New York City To Allow Noncitizens To Vote In Local Elections

More than 800,000 noncitizens and “Dreamers” could vote in New York City municipal elections as early as next year, after Mayor Eric Adams allowed legislation to become law on Sunday.

In December, city legislators passed a measure to allow about 800,000 “green card” holders (permanent US residents) and so-called “dreamers” (children granted temporary US residency after being brought to the country undocumented as children) to vote in municipal elections.

“I believe that New Yorkers should have a say in their government, which is why I have and will continue to support this important legislation,” Adams said in a statement Saturday.

“While I initially had some concerns about one aspect of the bill, I had a productive dialogue with my colleagues in government that put those concerns at ease. I believe allowing the legislation to be enacted is by far the best choice, and look forward to bringing millions more into the democratic process,” Adams continued.

Unless a judge halts its implementation, New York is the first major US city to grant widespread municipal voting rights to non-citizens.

More than a dozen communities across the US allow non-citizens to vote in local elections, including 11 towns in Maryland and two in Vermont.
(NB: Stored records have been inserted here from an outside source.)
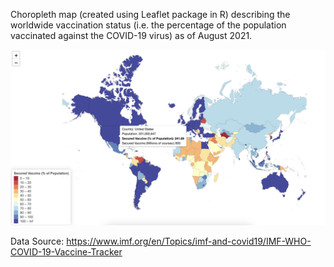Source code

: Choropleth map (created using Leaflet package in R) describing the worldwide vaccination status (i.e. the percentage of the population vaccinated against the COVID-19 virus) as of August 2021.

![image](<./Map Screenshot.png>)

Data Source:
https://www.imf.org/en/Topics/imf-and-covid19/IMF-WHO-COVID-19-Vaccine-Tracker


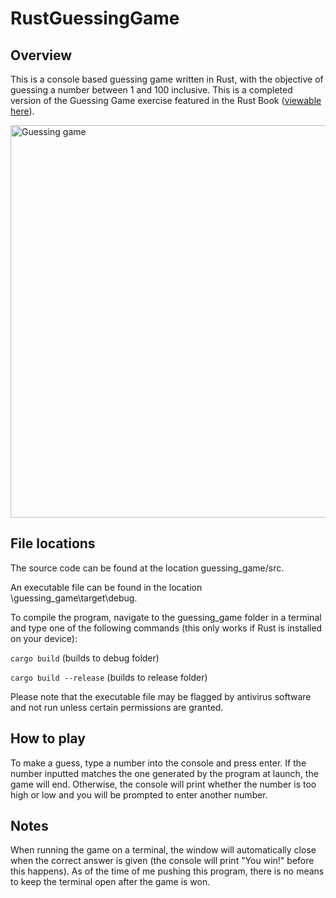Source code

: # RustGuessingGame
## Overview
This is a console based guessing game written in Rust, with the objective of guessing a number between 1 and 100 inclusive. This is a completed version of the Guessing Game exercise featured in the Rust Book ([viewable here](https://doc.rust-lang.org/book/ch02-00-guessing-game-tutorial.html)).

<img width="1115" height="628" alt="Guessing game" src="https://github.com/user-attachments/assets/37b60511-8164-4789-ad7d-fc731aed8cb4" />

## File locations
The source code can be found at the location guessing_game/src.

An executable file can be found in the location \guessing_game\target\debug.

To compile the program, navigate to the guessing_game folder in a terminal and type one of the following commands (this only works if Rust is installed on your device):

`cargo build` (builds to debug folder)

`cargo build --release` (builds to release folder)

Please note that the executable file may be flagged by antivirus software and not run unless certain permissions are granted.

## How to play
To make a guess, type a number into the console and press enter. If the number inputted matches the one generated by the program at launch, the game will end. Otherwise, the console will print whether the number is too high or low and you will be prompted to enter another number.
## Notes
When running the game on a terminal, the window will automatically close when the correct answer is given (the console will print "You win!" before this happens). As of the time of me pushing this program, there is no means to keep the terminal open after the game is won.
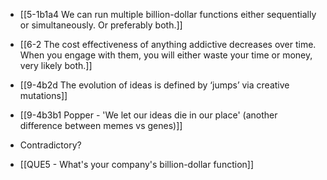 - [[5-1b1a4 We can run multiple billion-dollar functions either sequentially or simultaneously. Or preferably both.]]
- [[6-2 The cost effectiveness of anything addictive decreases over time. When you engage with them, you will either waste your time or money, very likely both.]]

- [[9-4b2d The evolution of ideas is defined by ‘jumps’ via creative mutations]]

- [[9-4b3b1 Popper - 'We let our ideas die in our place' (another difference between memes vs genes)]]

- Contradictory?
- [[QUE5 - What's your company's billion-dollar function]]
Non-citizens cannot vote for president or Congress, or in state elections.

The legislation gives city residents the ability to have more control in the local decisions that directly affect their lives, advocates say.

Meanwhile, last year, Alabama, Colorado, and Florida adopted rules that prevent any attempts to pass similar legislation in cities in their states.

The legislation directs the Board of Elections to draw up an implementation plan by July, including voter registration rules and provisions that would create separate ballots for municipal races to prevent non-citizens from casting ballots in federal and state contests.

Non-citizens would not be allowed to vote until elections in 2023.